Daniel Künzi se montre critique vis-à-vis du système et des organes d’attribution des aides au cinéma suisse.
Cinéma

Le réalisateur Samir s’exprime dans une page du Courrier du 1er septembre au sujet du problème de la bureaucratie qui règne sur le cinéma suisse. A propos notamment des salaires des «administrateurs», dont rêvent les créateurs. Il ajoute: «Il existe de nombreux autres exemples illustrant comment l’administration alourdit la bureaucratie (…)». Et il pointe du doigt les diverses commissions sélectives: «Mais voilà que l’OFC veut désormais dicter aux cinéastes le type de films qu’ils doivent produire.»

Concrètement, concernant les frais de gestion, mon collègue aurait aussi pu citer Cinéforom. Son budget de fonctionnement était de 683 453 francs en 2023, il a passé à 739 668 francs en 2024. Soit une augmentation de 56 215 francs, près de 10%1> CINEFOROM-Rapport-annuel-2024.pdf.

Il faut aller jusqu’au bout du raisonnement: ces administrateurs et autres experts exercent une censure qu’ils le veuillent ou non. Ils justifient leur existence en prétendant qu’ils choisissent les meilleurs films, ceux qui ont le plus de chance de trouver un public, etc.

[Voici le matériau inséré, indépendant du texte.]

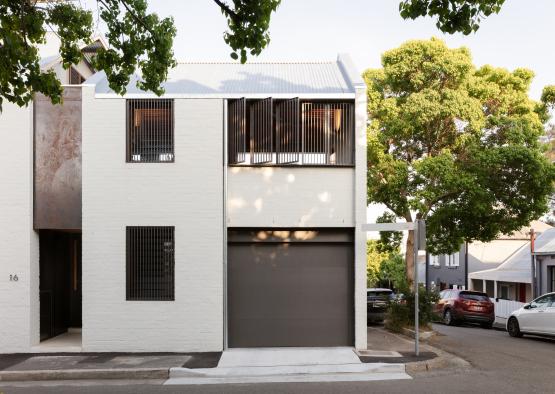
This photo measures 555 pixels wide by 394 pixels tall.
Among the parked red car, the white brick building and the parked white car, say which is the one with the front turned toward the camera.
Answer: the white brick building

La réalité a prouvé le contraire. On se souvient par exemple du film Mein Name ist Bach, rejeté par les experts, qui remportera le Prix du cinéma suisse, ou encore le film On dirait le Sud, qui a aussi gagné ce prix sans passer par les experts. Mais plus récemment, à l’inverse, j’ai vu un film béni par les «experts» dont le coût total a été de 4 268 254 millions, Jungle rouge, une coproduction helvetico-française. Vu par 726 spectateurs (6 168 en France). Là encore, aucun des fameux experts de Cinéforom, qui a participé au financement, n’a été prié de démissionner à ma connaissance.

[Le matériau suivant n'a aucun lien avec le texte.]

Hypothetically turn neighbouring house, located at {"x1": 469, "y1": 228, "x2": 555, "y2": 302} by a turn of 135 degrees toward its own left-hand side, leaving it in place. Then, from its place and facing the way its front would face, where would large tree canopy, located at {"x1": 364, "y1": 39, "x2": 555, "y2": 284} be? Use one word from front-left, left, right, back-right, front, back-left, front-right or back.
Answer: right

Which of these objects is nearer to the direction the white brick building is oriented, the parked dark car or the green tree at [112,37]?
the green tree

Le 5 septembre, Mathieu Loewer, est revenu dans vos colonnes sur le cinéma en Romandie, et a pertinemment analysé les problèmes de distribution de certains films étrangers de grande qualité dans nos salles2> A noter à Genève le cinéma CDD qui projette des films souvent boudés par les grandes salles.. Il laisse dans l’ombre la question des films romands. Bien que Cinéforom se targue d’augmenter son aide à la distribution dans un récent article du Courrier, il n’en est rien. Au contraire, depuis 2024, Cinéforom ne soutient plus la distribution de tous les films romands. On ne parlera naturellement pas de censure déguisée.

Pour en revenir à la question de la bureaucratie qui empêche, à mon avis, un bon exercice de la démocratie et de la liberté artistique, il faudrait peut-être s’inspirer des principes de base du Fonds Regio, l’ancêtre de Cinéforom, dont j’étais membre du comité. Un permanent, à mi-temps, gérait le cinéma romand. Mais me direz-vous, comment sélectionner les films? Laissez cette tâche au public: il suffit d’attribuer à chaque projet le même montant, et ensuite récompenser les films qui auront trouvé leurs spectateurs. C’est l’œuf de Colomb.